Ok, we have something a bit different for you. Tonight between 7.30-8.30 there will be the Shakespeare Authorship Debate Live.
This is a debate organised by The Shakespeare Birthplace Trust and Sony Pictures in conjunction with the English-Speaking Union.
In attendance will be special guest ROLAND EMMERICH, director of the forthcoming film, Anonymous, scheduled for release on 30 September and set to stir the long-running controversy about the authorship of the world’s best-known plays. You can check out the informal debate to hear the evidence for and against the man from Stratford as the event will be streamed live at…
http://www.facebook.com/AnonymousUKIRE
http://twitter.com/SonyPicturesUK
TRAILER: http://youtu.be/TuBdQ-FkrDI
MOTION
‘This House believes that William Shakespeare of Stratford-upon-Avon wrote the plays and poems attributed to him.’
Professor Stanley Wells, Chairman of the Shakespeare Birthplace Trust, Michael Dobson, Professor of Shakespeare Studies at Birkbeck College, University of London and Paul Edmondson, Head of Learning and Research at the Shakespeare Birthplace Trust will speak FOR the motion.

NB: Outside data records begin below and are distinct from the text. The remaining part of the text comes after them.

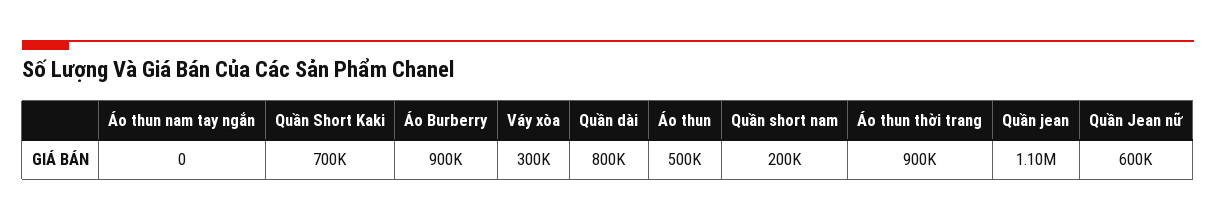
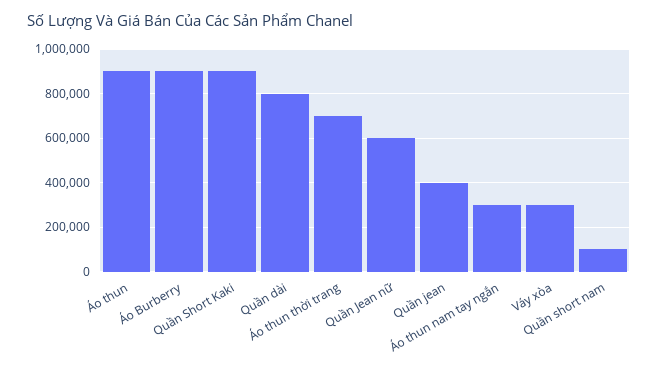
  {
-   "Áo thun nam tay ngắn": 0,
+   "Áo thun nam tay ngắn": 300000,
-   "Quần Short Kaki": 700000,
+   "Quần Short Kaki": 900000,
    "Áo Burberry": 900000,
    "Váy xòa": 300000,
    "Quần dài": 800000,
-   "Áo thun": 500000,
+   "Áo thun": 900000,
-   "Quần short nam": 200000,
+   "Quần short nam": 100000,
-   "Áo thun thời trang": 900000,
+   "Áo thun thời trang": 700000,
-   "Quần jean": 1100000,
+   "Quần jean": 400000,
    "Quần Jean nữ": 600000
  }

Roland Emmerich, director of Anonymous, Charles Beauclerk, Author, Lecturer, President of the De Vere Society and Dr William Leahy, Head of the School of Arts at Brunel University will OPPOSE the motion.
CHAIRPERSON James Probert
ANONYMOUS OPENS NATIONWIDE ON 30th SEPTEMBER 2011
Starring – Rhys Ifans, Vanessa Redgrave, Joely Richardson, David Thewlis, Xavier Samuel, Sebastian Armesto, Rafe Spall, Edward Hogg, Jamie Campbell Bower and Derek Jacobi
Set in the political snake-pit of Elizabethan England, Anonymous speculates on an issue that has for centuries intrigued academics and brilliant minds ranging from Mark Twain and Charles Dickens to Henry James and Sigmund Freud, namely: who was the author of the plays credited to William Shakespeare? Experts have debated, books have been written, and scholars have devoted their lives to protecting or debunking theories surrounding the authorship of the most renowned works in English literature. Anonymous poses one possible answer, focusing on a time when cloak-and-dagger political intrigue, illicit romances in the Royal Court, and the schemes of greedy nobles hungry for the power of the throne were exposed in the most unlikely of places: the London stage.